= English auction =

Type of dynamic auction

Auction Room, Christie's

An English auction is an open-outcry ascending dynamic auction. It proceeds as follows.
- The auctioneer opens the auction by announcing a suggested opening bid, a starting price, or a reserve for the item on sale.
- Then the auctioneer accepts increasingly higher bids from the floor and sometimes from other sources, for example online or telephone bids. The auctioneer usually determines the minimum increment of bids, often making them larger as bidding reaches higher levels.
- The highest bidder at any given moment is considered to have the standing bid, which can only be displaced by a higher bid from a competing buyer.
- If no competing bidder challenges the standing bid within the time allowed by the auctioneer, the standing bid becomes the winner, and the item is sold to the highest bidder at a price equal to their bid.
- If no bidder accepts the starting price, the auctioneer either begins to lower the starting price in increments, or bidders are allowed to bid prices lower than the starting price, or the item is not sold at all, according to the wishes of the seller or protocols of the auction house.

The English auction is different from other auction systems in its most essential feature: the public bidding process can transmit information to bidders in real-time because it can potentially realize the sharing of private information. By introducing the common value factor, the English auction has a revenue advantage: each bidder's private information about the common value is valuable information to the other bidders, and this information is disclosed during the public bidding process.

Unlike sealed-bid auctions (such as first-price sealed-bid auction or Vickrey auction), an English auction is "open" or fully transparent, as the identity (or at least the existence) of all bidders and their bids is disclosed to each other during the auction.
More generally, an auction mechanism is considered "English" if it involves an iterative process of adjusting the price in a direction that is unfavorable to the bidders (increasing in price if the item is being sold to competing buyers or decreasing in price in a reverse auction with competing sellers). In contrast, a Dutch auction would adjust the price in a direction that favored the bidders (lowering the price if the item is being sold to competing buyers, increasing it, if it is a reverse auction).
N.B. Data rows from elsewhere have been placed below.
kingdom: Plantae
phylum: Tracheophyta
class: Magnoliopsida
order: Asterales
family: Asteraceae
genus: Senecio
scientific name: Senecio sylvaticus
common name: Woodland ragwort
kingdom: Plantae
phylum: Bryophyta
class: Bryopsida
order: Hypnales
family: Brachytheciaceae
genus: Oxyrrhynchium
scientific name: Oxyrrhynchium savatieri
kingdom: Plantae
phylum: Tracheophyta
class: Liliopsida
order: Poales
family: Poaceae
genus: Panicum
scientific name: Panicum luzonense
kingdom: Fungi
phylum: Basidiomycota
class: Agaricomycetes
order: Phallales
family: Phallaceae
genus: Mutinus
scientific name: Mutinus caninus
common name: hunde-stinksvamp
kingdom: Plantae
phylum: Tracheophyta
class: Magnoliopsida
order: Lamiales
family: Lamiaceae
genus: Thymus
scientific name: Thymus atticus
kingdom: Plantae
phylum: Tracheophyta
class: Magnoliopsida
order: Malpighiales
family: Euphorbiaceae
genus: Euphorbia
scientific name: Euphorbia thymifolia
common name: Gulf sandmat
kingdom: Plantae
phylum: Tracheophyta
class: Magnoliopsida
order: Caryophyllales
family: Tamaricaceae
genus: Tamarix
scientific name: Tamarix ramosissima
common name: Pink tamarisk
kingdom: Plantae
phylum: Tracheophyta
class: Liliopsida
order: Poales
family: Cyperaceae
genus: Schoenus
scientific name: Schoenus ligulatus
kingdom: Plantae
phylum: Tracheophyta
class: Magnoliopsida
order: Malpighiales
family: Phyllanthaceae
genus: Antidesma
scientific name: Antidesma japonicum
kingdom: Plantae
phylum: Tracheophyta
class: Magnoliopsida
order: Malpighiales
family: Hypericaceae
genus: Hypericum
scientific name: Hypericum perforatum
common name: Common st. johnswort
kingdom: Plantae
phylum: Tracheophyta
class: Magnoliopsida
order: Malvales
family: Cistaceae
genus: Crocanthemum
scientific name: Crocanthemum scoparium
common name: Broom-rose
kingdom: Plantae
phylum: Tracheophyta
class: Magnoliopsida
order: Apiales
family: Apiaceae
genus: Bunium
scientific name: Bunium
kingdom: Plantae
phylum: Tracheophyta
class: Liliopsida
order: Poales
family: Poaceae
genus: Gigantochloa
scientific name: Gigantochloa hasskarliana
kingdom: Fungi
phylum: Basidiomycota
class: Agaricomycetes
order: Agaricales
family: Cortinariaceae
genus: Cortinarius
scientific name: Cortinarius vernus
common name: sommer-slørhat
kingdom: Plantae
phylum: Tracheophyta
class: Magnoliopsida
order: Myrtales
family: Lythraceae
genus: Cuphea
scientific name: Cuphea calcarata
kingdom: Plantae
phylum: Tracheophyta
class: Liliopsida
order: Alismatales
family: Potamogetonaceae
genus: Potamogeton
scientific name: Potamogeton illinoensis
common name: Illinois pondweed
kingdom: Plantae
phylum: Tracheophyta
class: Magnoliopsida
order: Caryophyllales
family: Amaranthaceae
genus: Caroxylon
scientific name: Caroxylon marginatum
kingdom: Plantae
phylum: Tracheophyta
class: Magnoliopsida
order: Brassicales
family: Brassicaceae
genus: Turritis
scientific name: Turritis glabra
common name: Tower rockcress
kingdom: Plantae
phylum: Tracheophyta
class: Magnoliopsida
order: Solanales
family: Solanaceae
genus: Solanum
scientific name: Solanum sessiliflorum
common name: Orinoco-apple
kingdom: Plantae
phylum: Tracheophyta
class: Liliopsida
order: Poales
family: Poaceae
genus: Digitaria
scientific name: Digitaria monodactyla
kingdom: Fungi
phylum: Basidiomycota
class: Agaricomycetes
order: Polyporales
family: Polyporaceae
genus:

When the auction involves a single item for sale and each participant has as an independent private value for the item auctioned, the expected payment and expected revenues of an English auction is theoretically equivalent to that of the Vickrey auction, and both mechanisms have weakly dominant strategies. Both the Vickrey and English auction, although very different procedurally, award the item to the bidder with the highest value at a price equal to the value of the second highest bidder.

==Variations==

There are many variations on this auction system. Sometimes, the reserve price is not revealed. Also, bids may be made with signals instead of being called out. Such signals can include tugging an ear or raising a bidding paddle. Another variation on the English auction is the open-exit auction, where the bidders must announce that they are dropping out of the bidding and they cannot re-enter.
In France, when the last bid has been made in an auction for an art object, a representative of the state can say "Préemption de l'état" ("Pre-emption of the state") and buy the object for the highest bid. Some housing cooperatives similarly allow members of the cooperative to pre-empt any buyer of a house constructed by the cooperative.

===Scottish auction===
In a Scottish auction (or also time-interval auction), all bidding should be completed within a certain time interval. This ruling provides the bidders an appropriate amount of time for consideration. Speed is not important in this type of auction.

===Candle auction===
A candle auction is a variation in which the end of the auction is signaled by the expiration of a candle flame. This was intended to ensure that no one could know exactly when the auction would end and make a last-second bid.

===Japanese auction===
A Japanese auction is a variant in which the current price changes continuously according to the auctioneer's clock, rather than by bidders' outcries. Bidders can only decide if and when to exit the arena. At first glance, this seems equivalent to English auction: apparently, in an English auction, it is a dominant strategy for each buyer whose price is above the displayed price, to always bid the minimal allowed increment (e.g. one cent) above the displayed price, so the price should increase continuously. However, in real-life English auctions, jump bidding is often observed: buyers increase the displayed price much more than the minimal allowed increment. By its nature, jump-bidding is not possible in a Japanese auction. This may be seen as either an advantage or a disadvantage of the English auction format.

===Selling more than one item===
The English auction has variants for selling
multiple identical items or multiple different items.

===Vickrey auction===
Vickrey auction is also known as second-price sealed-bid auction. None of the bidders know what the other is offering. The bidder with the highest price wins, but only pays the value of the next highest bid. The most important feature of these auctions is that each bidder's winning strategy is to bid according to their true valuation of the item; this auction mechanism is thus incentive-compatible. It is also a Pareto efficient allocation mechanism.